While OptumCare is already a presence in the greater New York area, a Summit/CityMD acquisition would create substantial value for at least three reasons:

Northern New Jersey.  OptumCare’s presence is thick on Long Island and somewhat thinner in western Connecticut and southern New Jersey.  There are two major gaps: northern New Jersey and Westchester.  Acquiring a Summit/CityMD combination would fill one of those gaps (see map below).

A Summit-CityMD-OptumCare combination 10Sep2019

Tuck-in in the boroughs.  Optum’s ProHealth practices in New York have depth in some counties (especially Nassau), gaps in others.  The current CityMD network – especially if these sites were upgraded to provide a broader range of specialty and primary care coverage – would make a nice complement by adding access points in the Bronx, Kings, and Manhattan (see chart below).  More access points allow for a greater overlap between United’s Medicare Advantage lives and OptumCare clinical care delivery.  Further, more physicians will add to OptumCare’s leverage over referral partners to ensure alignment on clinical strategy and – as a result – better performance on capitated agreements

Pro forma network OptumCare + Summit + CityMD 10Sep2019

Platform to expand United’ Medicare Advantage position and drive transformation of OptumCare’s New York tri-state clinical culture.  United is the largest MA plan in the New York metro area but, today, only a portion of their lives have access to the OptumCare delivery system.  Further, OptumCare’s acquisition-based growth and nationally scaled ambitions has forced compromises; they have had to buy the practices that were available, not always the most risk-ready.  From what we hear anecdotally (so take this with a few grains of salt), OptumCare’s ProHealth practices in NY and CT still have a long way to get to an operating model ready to take full risk.  It is hard to drive that kind of change from a distance.  However, Summit could serve as a central anchor and a demonstration platform to support transformation out along the Long Island and Fairfield County axes.

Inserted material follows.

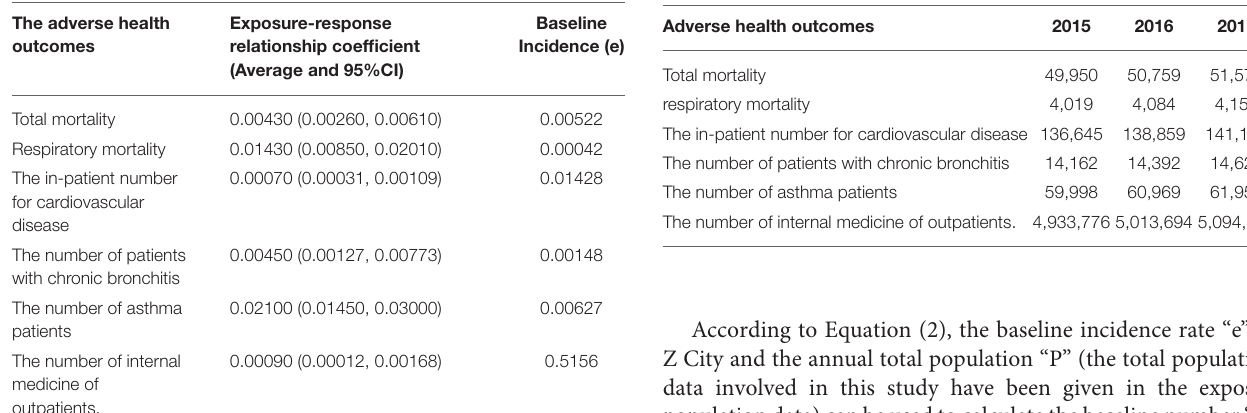
TABLE 5 | Baseline number of each adverse health outcome from 2015 to 2017 [unit: case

Given these potential synergies, Optum would be wise to take Summit/CityMD off Warburg’s hand well before Warburg completes the hypothesized strategy.

Implications

  • Urgent care as a stand-alone business is approaching the end of its run. Investors should exit soon or find ways to significantly modify the business model to try to catch the next valuation wave
  • Anti-system models (full risk ambulatory care) is attracting significant attention but the formula for scaling the operating model and building the clinical culture is not well understood. Doctors are a challenge to manage!  If we are correct in our assessment of Warburg’s strategy, the Summit/CityMD integration will provide a great test case of a new approach (adjacent operations, expanding on an urgent care platform)
  • New York systems can anticipate a significant heating up of the “anti-system” dynamic in their market over the next 3 to 5 years as Summit/CityMD and OptumCare mature.

 

[1]Based on 2016 data – the latest readily available from CMS Provider Utilization and Payment data for public use which we access through Definitive Healthcare.

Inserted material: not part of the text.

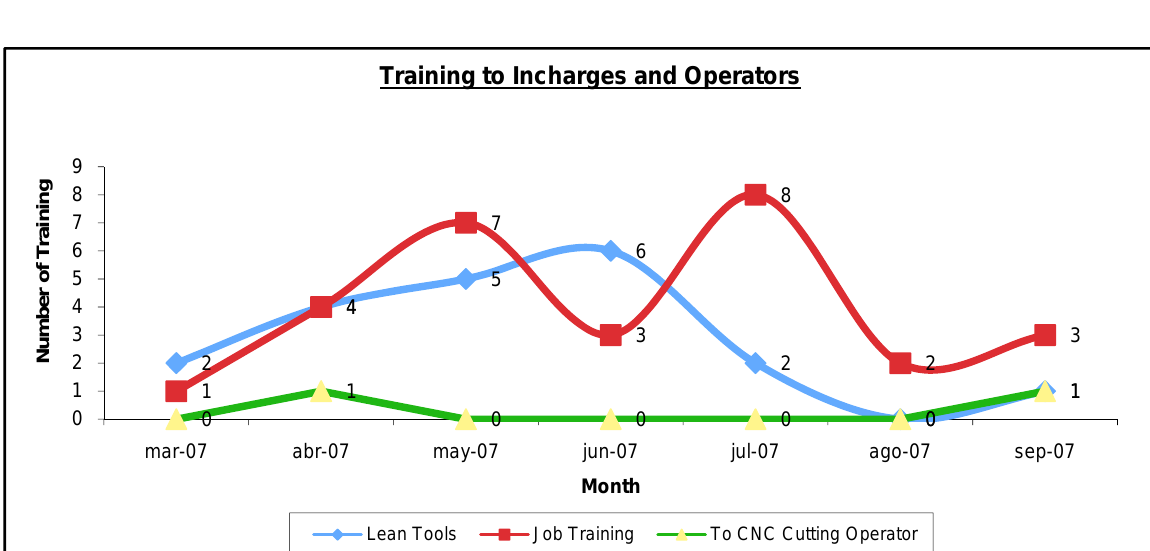
Table 7. “Root cause detection on the cutting torch”.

[2]Summit’s depth in surgery is interesting.  27 of the 50 surgeons at Summit in 2016 were specialized in orthopedics.  The opportunity to provide the facilities-based care for all those knee and hip replacements which can’t be done at an ASC must provide Summit with a lot of leverage over its hospital partners.

[3] Ironically, Warburg has stakes in and is bringing together two EHR companies specialized for the urgent care business – DocuTap and Practice Velocity.

[4] There’s been little publicity about them since the alliances were struck in 2016.